There are people who have to work at McDonalds or as a cashier at 7-11 their whole life. They can't do anything else. Do you think they like it, or hate it? If someone has a high school education and is not a Stanford graduate, that's what it is. Minimum wage job for so many. And no real hope of getting more.

So prattle on about having to love your job, otherwise you're not going to work at it and will fail...I've always seen this as the height of arrogance. Don't get me wrong, it's not bad if you love what you do. But if someone with all the advantages in the world (university degree, great parents, etc) is going to whine because they don't LOVE what they do, while the lowly peons have to suck it up and work two minimum wage jobs to make it...just total arrogance, and tone deaf by most of the startup community. The world is chock-o-block full of people that hate their jobs. But they go in, every day, to a job they hate, to support themselves and their family.

That's all I'm saying. And, this is not meant to be aimed at you personally, because there are SO many people that repeat this. It's aimed at the startup community's philosophy of you must love what you do or fail.

> It's about "loving what you do" unthinking mantra. Which I think the whole idea is a load of crap.

Which is not the mantra I was intending to evoke.

My only point is that starting a business is something that consumes your entire life. You will eat, drink, and live the business 24/7 for a very long time -- if what you're doing isn't something that you inherently derive enjoyment from, it will make your life very unpleasant and reduce your ability to make it succeed.

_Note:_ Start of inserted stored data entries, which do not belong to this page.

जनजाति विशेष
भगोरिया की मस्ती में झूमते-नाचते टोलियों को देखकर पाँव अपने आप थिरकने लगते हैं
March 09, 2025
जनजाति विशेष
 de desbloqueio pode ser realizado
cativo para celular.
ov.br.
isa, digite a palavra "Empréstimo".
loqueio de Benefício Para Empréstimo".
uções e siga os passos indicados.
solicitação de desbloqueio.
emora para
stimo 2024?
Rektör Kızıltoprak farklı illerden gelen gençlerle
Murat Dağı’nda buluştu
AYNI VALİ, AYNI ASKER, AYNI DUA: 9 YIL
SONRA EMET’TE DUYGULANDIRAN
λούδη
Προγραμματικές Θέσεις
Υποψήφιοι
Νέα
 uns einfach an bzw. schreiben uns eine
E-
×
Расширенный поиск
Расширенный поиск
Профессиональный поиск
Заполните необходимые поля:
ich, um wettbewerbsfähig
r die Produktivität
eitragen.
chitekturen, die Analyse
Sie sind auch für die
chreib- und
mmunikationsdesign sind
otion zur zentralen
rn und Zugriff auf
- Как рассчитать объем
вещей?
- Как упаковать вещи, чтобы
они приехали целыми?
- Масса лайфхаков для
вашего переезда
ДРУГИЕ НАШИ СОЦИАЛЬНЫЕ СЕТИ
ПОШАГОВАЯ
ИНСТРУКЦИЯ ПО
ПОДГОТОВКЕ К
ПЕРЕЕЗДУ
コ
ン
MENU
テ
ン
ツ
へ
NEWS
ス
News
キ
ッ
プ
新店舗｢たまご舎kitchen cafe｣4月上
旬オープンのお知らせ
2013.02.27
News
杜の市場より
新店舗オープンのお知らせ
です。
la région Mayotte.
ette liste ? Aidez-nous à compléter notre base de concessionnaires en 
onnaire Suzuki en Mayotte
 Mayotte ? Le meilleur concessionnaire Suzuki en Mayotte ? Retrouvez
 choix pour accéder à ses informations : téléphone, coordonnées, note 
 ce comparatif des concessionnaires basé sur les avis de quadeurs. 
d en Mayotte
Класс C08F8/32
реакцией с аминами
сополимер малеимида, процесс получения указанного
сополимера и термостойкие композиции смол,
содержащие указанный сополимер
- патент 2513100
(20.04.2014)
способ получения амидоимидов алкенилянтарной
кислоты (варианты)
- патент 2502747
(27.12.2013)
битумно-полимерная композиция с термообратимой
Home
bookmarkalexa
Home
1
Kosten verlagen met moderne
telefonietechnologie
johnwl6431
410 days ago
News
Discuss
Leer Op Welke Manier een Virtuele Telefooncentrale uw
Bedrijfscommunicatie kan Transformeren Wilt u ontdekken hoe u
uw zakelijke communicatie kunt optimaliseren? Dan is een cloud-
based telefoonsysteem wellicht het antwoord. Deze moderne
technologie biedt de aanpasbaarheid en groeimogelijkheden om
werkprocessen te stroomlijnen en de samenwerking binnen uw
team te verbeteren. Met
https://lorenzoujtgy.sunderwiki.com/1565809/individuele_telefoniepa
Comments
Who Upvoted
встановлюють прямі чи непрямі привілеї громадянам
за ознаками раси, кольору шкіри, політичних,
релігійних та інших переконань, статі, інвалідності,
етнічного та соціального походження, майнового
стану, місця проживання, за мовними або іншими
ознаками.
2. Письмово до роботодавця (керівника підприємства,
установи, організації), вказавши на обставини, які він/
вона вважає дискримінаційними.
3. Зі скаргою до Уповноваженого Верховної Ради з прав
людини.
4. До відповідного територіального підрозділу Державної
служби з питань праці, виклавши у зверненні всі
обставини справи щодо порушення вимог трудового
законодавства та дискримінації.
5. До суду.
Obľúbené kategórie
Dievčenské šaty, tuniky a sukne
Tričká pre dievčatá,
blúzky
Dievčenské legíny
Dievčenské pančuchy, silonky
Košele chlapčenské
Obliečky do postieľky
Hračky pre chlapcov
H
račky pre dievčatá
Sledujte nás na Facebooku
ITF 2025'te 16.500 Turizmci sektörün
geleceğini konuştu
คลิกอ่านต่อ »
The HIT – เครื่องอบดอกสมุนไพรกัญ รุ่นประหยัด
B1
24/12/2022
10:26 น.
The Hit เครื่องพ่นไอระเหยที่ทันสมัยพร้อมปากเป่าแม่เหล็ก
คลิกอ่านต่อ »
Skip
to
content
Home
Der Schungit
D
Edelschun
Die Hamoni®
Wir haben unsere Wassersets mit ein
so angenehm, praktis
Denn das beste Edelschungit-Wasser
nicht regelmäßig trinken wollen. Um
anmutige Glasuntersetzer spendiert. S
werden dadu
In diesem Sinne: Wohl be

This is very different from some sort of bland "do what you love" thing. This is recognizing the human truth of what starting a business entails.

>My only point is that starting a business is something that consumes your entire life.

John - this is for sure not true. I've known a lot of business owners that work a straight 9-5 and have done VERY well. Not Facebook, but $300,000-$400,000 per year, that's top 1% earners.

I know a LOT of business owners that come in one day per week to check on how their team is doing.

This whole "24/7 work" is just a load of nonsense. Do some? Sure. But we all have a choice, and I know as an actual fact so many people that are successful do not do that. For a fact. And, I know people in the exact same industry, don't pretty much the exact same thing, that work 18 hours per day. Usually the one working 8 hours per day is wealthier, because generally, the person who works 8 hours per day is organized and prioritized, and the person working 18 hours a day is unorganized, doesn't know what they are doing, can't prioritize, etc.

So, John, it is just not true. I urge you, if you are starting to run your own business, not to fall for that false god of working 8 days a week, 48 hours per day. I don't care what Elon Musk or anyone else says.

So again, if I were you, I would say to work 9-5 and then when you are done, leave the business at your office, come home and do other things. It's ok, really.

Starting a business does NOT entail what you think it entails. Heck, even someone building a nuclear power plant, all the workers and CEO don't work 18 hours per day.

>This is very different from some sort of bland "do what you love" thing.

I don't think so. Do what you love is at the root of all of the whole work 18 hours a day thing.

>This is recognizing the human truth of what starting a business entails.

I know what starting a business entails. I've started many. A lot of what people say is just simply not true. I've read the same exact things as you have, about how one has to work 24/7 and live and breath it every day. No. I know this is not the case, I've seen it personally. Reality is what you make it. If you say reality is working 18 hours a day, that's what you're going to do. If you say it is 8 hours a day, that is what it will be. And both can succeed, have succeeded. I've seen it, in person.